NOT bad for a boy from the bush.
Born in Rockhampton and raised in Theodore, Peter Myler this week won a major international award recognising his world-class research in fighting the devastating but neglected diseases of leishmaniasis and chagas.
They cause the deaths of more than 100,000 people each year.
Professor Myler was awarded the BBVA Foundation Frontiers of Knowledge Award in the Development Cooperation category for decades of work studying the parasites causing the leishmaniasis and chagas diseases.
For the last 20 years, Myler, Professor and Director of Core Services at The Center for Infectious Disease Research in Seattle, Washington, has been at the forefront of applying genomic technologies to increase understanding of the molecular mechanisms of these diseases.
The parasites Myler's career focuses on, leishmania and trypanosoma, cutaneous leishmaniasis, the most common form in humans, is estimated to affect half a million people per year, mainly in North Africa, the Middle East, North West India and China. Trypanosoma cruzi is responsible for chagas disease, which affects from six to seven million people, primarily in Latin America. Another variant, trypanosoma brucei, causes sleeping sickness in Africa.
Professor Myler was born in Rockhampton in 1956 and spent his early childhood (1956-1969) in Theodore.
After graduation from Warwick High School (1970-1973), he attended the University of Queensland (1974-1982), receiving his B.Sc. (Hons) (Biochemistry) in 1977 and Ph.D. in 1982.
The latter involved malaria research performed under the supervision of Professor Chev Kidson at the Queensland Institute of Medical Research.
After conducting post-doctoral research in the USA on antigenic variation in African trypanosomes at the Issaquah Health Research Institute and Washington State University, Professor Myler was one of the forces behind the development of Seattle Biomed, forerunner of today's Center for Infectious Disease Research.
In 1993, he was appointed as Assistant Professor in Pathobiology at the University of Washington.
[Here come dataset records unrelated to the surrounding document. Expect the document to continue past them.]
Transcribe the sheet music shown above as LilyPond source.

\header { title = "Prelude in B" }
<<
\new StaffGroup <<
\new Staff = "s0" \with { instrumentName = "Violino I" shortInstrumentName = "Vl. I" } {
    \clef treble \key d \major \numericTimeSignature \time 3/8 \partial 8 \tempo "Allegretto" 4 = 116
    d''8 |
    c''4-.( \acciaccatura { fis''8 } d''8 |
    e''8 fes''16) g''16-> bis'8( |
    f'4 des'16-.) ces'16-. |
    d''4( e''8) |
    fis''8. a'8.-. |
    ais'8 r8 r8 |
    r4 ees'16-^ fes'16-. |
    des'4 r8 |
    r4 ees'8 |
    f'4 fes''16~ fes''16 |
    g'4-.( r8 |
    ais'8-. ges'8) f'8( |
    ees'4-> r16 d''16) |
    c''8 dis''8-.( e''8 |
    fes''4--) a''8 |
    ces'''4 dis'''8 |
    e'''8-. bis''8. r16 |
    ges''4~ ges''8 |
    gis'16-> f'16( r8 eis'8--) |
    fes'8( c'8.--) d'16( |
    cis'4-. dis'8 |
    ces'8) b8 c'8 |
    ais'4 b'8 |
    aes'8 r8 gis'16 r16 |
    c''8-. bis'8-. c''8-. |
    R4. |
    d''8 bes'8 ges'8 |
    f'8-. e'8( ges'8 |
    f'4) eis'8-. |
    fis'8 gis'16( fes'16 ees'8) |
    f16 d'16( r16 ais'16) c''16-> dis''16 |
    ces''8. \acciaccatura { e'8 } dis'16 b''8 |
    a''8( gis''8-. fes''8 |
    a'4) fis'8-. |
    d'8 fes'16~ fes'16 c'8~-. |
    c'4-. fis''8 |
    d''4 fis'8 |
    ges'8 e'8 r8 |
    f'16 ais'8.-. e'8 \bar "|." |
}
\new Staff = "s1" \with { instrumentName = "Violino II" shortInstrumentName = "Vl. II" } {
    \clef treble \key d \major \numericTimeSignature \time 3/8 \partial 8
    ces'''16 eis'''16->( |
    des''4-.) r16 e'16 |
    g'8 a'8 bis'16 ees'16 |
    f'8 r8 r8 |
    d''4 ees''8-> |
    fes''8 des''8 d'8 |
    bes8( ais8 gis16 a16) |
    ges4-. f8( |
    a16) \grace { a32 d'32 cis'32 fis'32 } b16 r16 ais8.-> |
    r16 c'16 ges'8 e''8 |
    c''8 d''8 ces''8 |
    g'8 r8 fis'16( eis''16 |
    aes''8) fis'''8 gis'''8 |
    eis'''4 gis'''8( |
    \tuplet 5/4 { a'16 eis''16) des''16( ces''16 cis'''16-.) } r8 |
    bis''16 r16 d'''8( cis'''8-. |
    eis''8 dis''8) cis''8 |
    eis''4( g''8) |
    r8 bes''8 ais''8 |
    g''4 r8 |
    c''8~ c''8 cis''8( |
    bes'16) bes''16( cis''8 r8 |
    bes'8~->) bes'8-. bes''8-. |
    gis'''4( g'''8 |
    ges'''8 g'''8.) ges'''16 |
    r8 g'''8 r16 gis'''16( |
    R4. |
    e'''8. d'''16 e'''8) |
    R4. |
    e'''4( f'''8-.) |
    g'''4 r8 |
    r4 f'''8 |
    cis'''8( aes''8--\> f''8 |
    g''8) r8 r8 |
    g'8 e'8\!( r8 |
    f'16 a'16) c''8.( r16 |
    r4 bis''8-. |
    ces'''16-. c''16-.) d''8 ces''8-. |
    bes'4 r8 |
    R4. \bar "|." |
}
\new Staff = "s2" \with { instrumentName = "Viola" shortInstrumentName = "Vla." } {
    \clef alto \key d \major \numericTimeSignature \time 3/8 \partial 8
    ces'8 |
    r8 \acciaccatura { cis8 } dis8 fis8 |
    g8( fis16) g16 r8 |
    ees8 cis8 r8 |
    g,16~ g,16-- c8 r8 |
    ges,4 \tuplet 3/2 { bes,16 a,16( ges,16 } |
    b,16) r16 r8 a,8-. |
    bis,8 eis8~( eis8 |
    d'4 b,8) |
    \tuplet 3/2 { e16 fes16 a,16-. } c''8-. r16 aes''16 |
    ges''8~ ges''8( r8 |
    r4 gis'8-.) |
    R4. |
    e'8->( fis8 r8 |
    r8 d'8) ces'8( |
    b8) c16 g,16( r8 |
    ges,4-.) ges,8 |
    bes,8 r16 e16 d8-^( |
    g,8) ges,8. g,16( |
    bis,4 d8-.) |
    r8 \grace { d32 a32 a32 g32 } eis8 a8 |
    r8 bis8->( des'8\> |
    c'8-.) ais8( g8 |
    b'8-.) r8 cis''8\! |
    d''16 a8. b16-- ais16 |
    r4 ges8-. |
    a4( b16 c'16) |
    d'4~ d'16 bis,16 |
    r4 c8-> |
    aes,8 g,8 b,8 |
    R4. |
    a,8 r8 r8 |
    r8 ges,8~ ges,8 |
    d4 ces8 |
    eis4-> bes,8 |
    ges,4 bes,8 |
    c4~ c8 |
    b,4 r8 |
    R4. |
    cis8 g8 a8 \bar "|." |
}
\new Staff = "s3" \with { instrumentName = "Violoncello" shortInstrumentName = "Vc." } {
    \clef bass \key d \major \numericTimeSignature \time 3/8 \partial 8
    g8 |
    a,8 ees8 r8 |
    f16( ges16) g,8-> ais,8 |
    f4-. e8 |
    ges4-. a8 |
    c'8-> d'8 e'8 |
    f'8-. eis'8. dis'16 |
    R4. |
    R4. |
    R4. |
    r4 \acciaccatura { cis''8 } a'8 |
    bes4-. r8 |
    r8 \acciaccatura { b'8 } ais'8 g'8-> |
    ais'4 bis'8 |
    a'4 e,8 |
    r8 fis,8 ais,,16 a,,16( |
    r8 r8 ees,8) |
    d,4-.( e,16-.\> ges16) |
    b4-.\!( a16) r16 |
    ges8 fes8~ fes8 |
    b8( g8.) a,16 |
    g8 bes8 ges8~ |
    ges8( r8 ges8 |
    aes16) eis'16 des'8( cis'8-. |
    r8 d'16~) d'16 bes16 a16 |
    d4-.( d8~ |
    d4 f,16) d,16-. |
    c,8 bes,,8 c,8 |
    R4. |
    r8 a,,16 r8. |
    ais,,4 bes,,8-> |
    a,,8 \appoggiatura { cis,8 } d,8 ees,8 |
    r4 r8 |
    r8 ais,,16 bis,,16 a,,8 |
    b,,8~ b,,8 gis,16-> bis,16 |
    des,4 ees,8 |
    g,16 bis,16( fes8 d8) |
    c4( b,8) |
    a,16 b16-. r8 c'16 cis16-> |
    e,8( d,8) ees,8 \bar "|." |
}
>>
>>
Myler led the genomic sequencing of the parasites causing leishmaniasis and chagas disease, a milestone reached in 2005, providing a "parts list" for hundreds of other research groups around the world to identify dozens of therapeutic targets for future vaccines and treatments.
At the Center for Infectious Disease Research (CIDR), Myler holds multiple roles which include leading a consortium that applies the latest genomic and computational biology techniques to reveal the function of parasites at the molecular level.
A number of drugs now at the trial stage are a product of Myler's contributions, although he cautions that reaching a real and lasting solution for these poverty-related diseases will be challenging, since parasites are constantly developing resistance to existing and new drugs.
"It can be hard to raise support for research on diseases that many people have not heard of," he said.
"I am fortunate to work alongside and collaborate across disciplines with a great cadre of colleagues here at CIDR and from around the world who are also dedicated to finding solutions to infectious diseases."
He shares the Development Cooperation award with Spanish scientist Pedro Alonso, whose work focuses on reducing mortality rates of malaria through vaccines and insecticide-treated bed nets.
According to the BBVA Foundation, the award recognizes the "importance of multi-pronged, complementary strategies, like those deployed by the laureates," in addressing the complex burdens caused by infectious disease in developing countries.